CHORISTERS who will voice the words of County Durham soldiers in a First World War centenary recital have spoken of the profound impact it has had on their lives.

The Centenary Choir will perform alongside musicians, professional actors and brass band players from across the region when The Durham Hymns return to the Gala Theatre in Durham on Sunday November 11, at 2.30pm and 7.30pm.

A century after peace was declared, the two performances will honour local people who lived through the war, including those who made the ultimate sacrifice.

Poet Laureate, Carol Ann Duffy drew on soldiers’ letters and diaries stored at Durham County Record Office to write the lyrics, with composers Orlando Gough, Jessica Curry and Jonathan Bates creating the powerful musical accompaniment.

It follows a critically acclaimed performance at Durham Cathedral in 2016 to mark the centenary of the Battle of the Somme, and its return is due in no small part to the passion of the Centenary Choir.

Their unwavering belief in the project inspired the singers to raise hundreds of pounds towards the cost of recording a CD to preserve the musical tribute for posterity.

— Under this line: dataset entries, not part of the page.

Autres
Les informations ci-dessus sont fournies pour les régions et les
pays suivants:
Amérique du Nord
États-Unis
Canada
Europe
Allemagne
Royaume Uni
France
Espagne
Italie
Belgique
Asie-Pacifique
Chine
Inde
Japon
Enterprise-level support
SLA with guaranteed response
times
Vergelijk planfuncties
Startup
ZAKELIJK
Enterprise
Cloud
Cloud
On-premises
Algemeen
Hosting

This took place at Durham Miners’ Hall at Redhills on October 13 and 14 and featured the NASUWT Riverside Brass Band.

Choir members Brenda Hall and Carole Kay led the fundraising campaign, which was instrumental to securing additional funding from the Army Museum Ogilby Trust.

Ms Hall of Spennymoor, said: “The first time we sang the hymns, I don’t think there was a single choir member who didn’t have a tear in their eye.

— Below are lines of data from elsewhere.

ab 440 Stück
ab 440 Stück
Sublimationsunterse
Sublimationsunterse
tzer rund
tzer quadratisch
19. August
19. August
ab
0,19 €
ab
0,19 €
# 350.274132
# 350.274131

“It’s heart breaking to know so many of the soldiers whose words inspired the lyrics didn’t make it home.

“Recording a CD is something we all feel strongly about. It will serve as a lasting tribute to the people honoured within The Durham Hymns.”

Brenda’s sister, Carole, is also from Spennymoor but now lives in Lancashire and travels over to Durham for rehearsals

said: “I’ve sung with choirs for many years but never sung anything more beautiful or moving than this,” she said. “Being part of something as special as The Durham Hymns is an experience I will never forget.”

Marj Wood, of Sherburn, the first person to join the choir, said: “When I first saw the proof of the poster two years ago I was overwhelmed and felt very proud. I can’t emphasise enough how wonderful The Durham Hymns are.”

Organised by Northern Regional Brass Band Trust and Durham County Council, The Durham Hymns also feature the Voices of Hope Choir and the Reg Vardy Brass Band.

Newcastle-born star of stage and screen Charlie Hardwick and fellow North-East actor Micky Cochrane will narrate the piece, under the direction of Annie Rigby of Unfolding Theatre.

Mark Edwards, director of music for Newcastle Sinfonietta, Hexham Orpheus Choir and Northern Praeclassica, is the conductor, while award-winning choir leader Simon Davies-Fidler will return as chorus director.

Simon, who founded the Centenary Choir and Voices of Hope, said: “The recording and performances to come are the result of the enthusiasm and determination of the Centenary Choir.

“I know this project has had a profound effect on the singers and the quality of the music and poetry, along with the skill and passion of the performers is deserving of a lasting record.

“This music is a worthy tribute to the fallen and should be heard again and again.”

Tickets cost £25 (£23 conc). The CD will be available to buy on the day priced at £12.